Dunedin parents and caregivers of children with foetal alcohol spectrum disorder (FASD) are joining forces to help families build strength and resilience.
September is FASD Awareness Month.
With growing understanding of the long-term impact of prenatal alcohol exposure on the brain, Dunedin carers are attending a seven-week course to share knowledge on issues from managing stress to dealing with health professionals.
The sessions have been run with the support of Mirror Counselling and a University of Otago grant.
Prof Gibbs and foster mum and nurse Ann Donkin have helped lead the sessions, and have been impressed by the collective knowledge of families.
"Parenting a child or young person with FASD can require a whole range of strategies to cope with the behaviours that can arise - which are specific to each individual child,'' Prof Gibbs said.
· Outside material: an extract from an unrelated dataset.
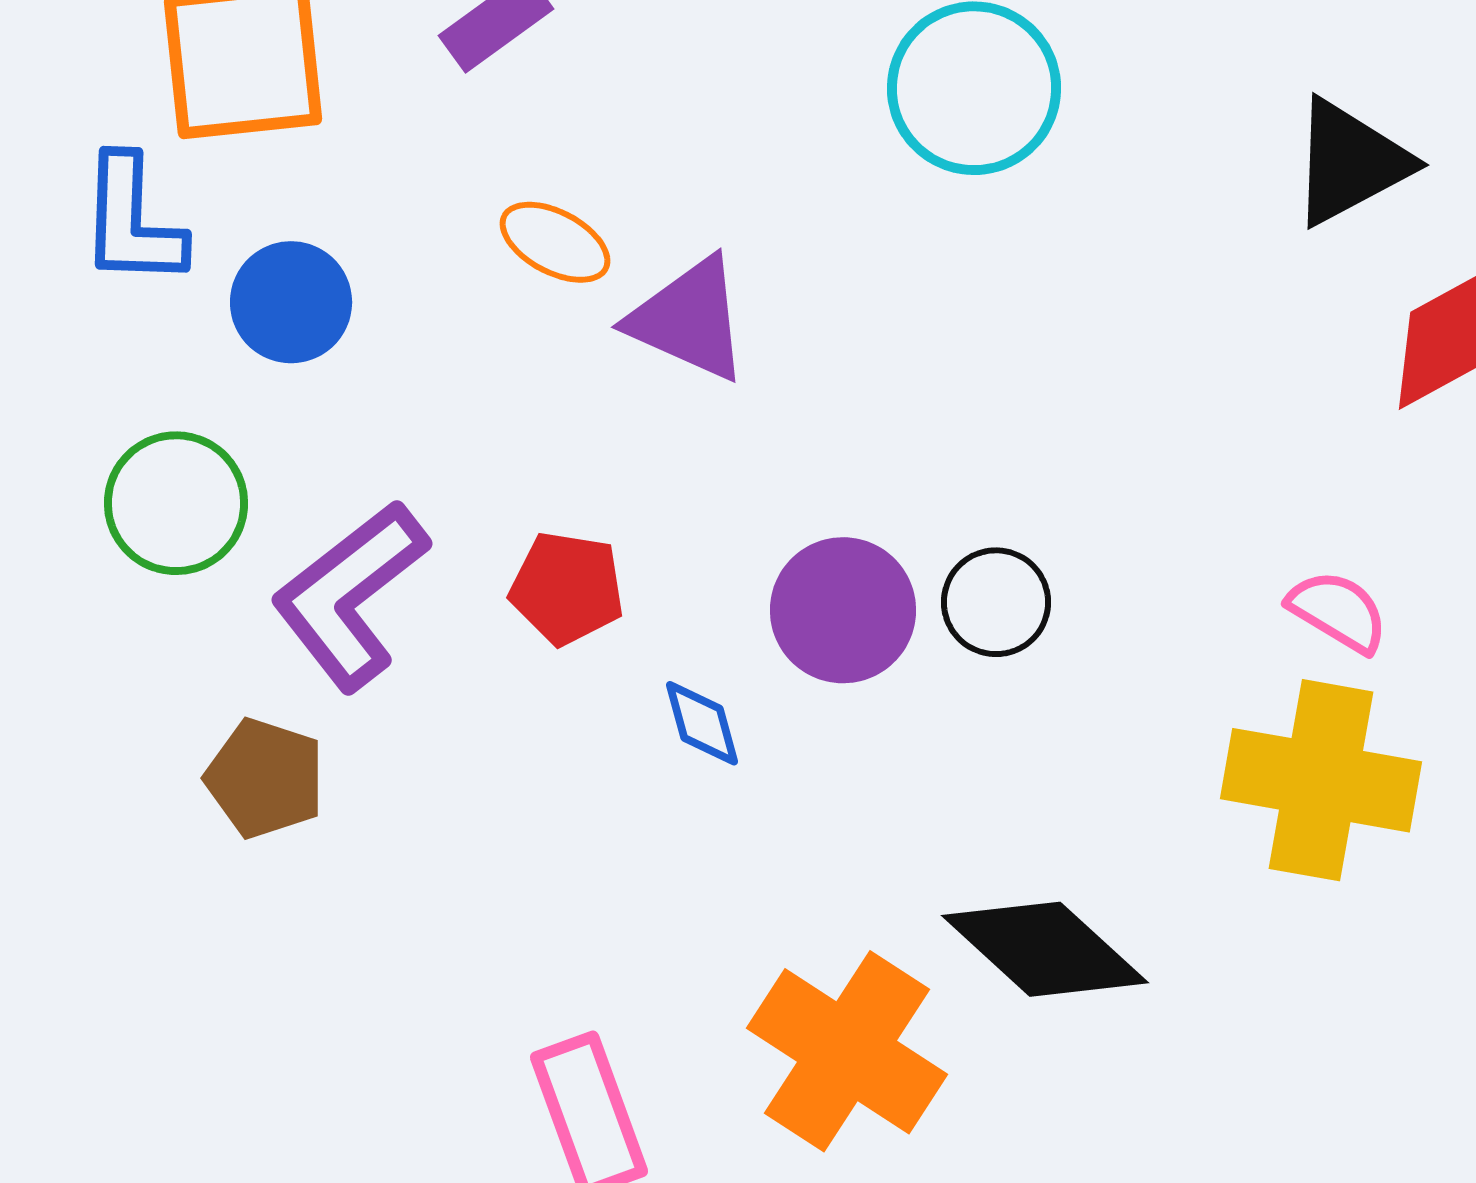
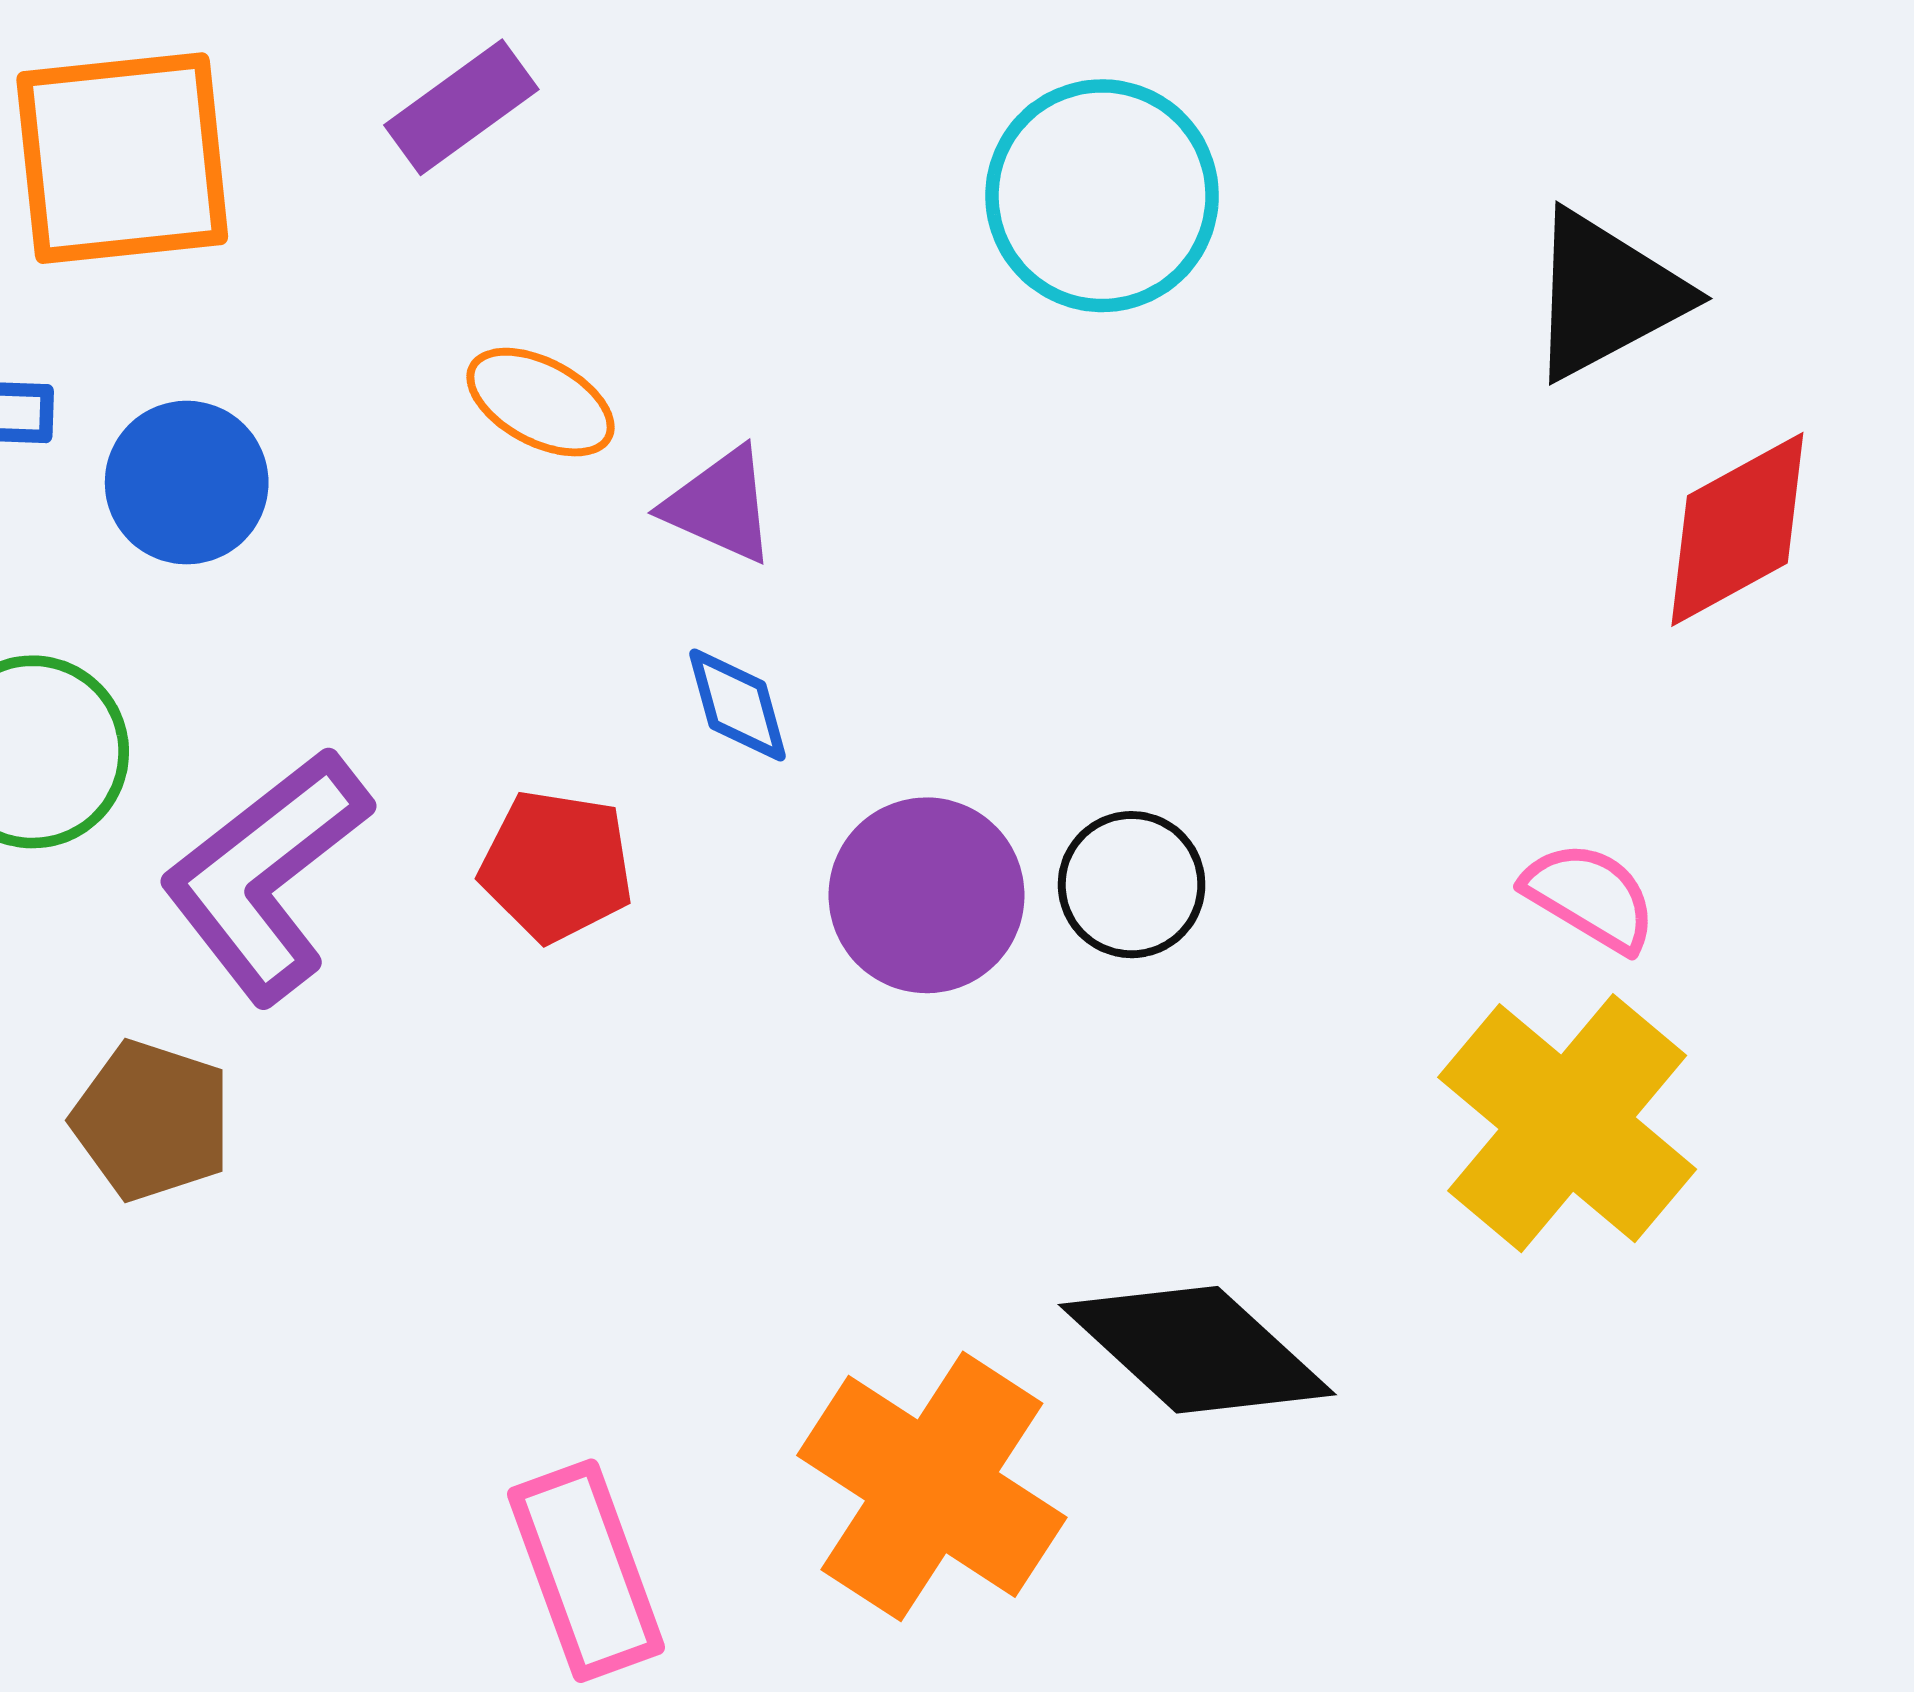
purple triangle: (689, 319) -> (720, 505), size x0.7
blue diamond: (702, 723) -> (738, 705), moved
yellow cross: (1321, 780) -> (1567, 1123), turned 30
"Having educated themselves around the challenges of FASD, parents are often highly skilled, and are in a unique position to share advice.''
Ms Donkin said, as children with FASD were not "neuro-typical'', normal strategies were often not effective.
"That is why we have been looking at strategies that are tailor-made for our kids,'' she said.
Among the issues often faced by families was the difficulty of getting a diagnosis of FASD, a situation that was improving under the guidance of paediatrician Dr Paul Trani, Prof Gibbs said.
FASD is caused by alcohol passing to the foetus during pregnancy, and can result in lifelong physical, cognitive and behavioural impairments. It is believed to affect up to 4% of the general population.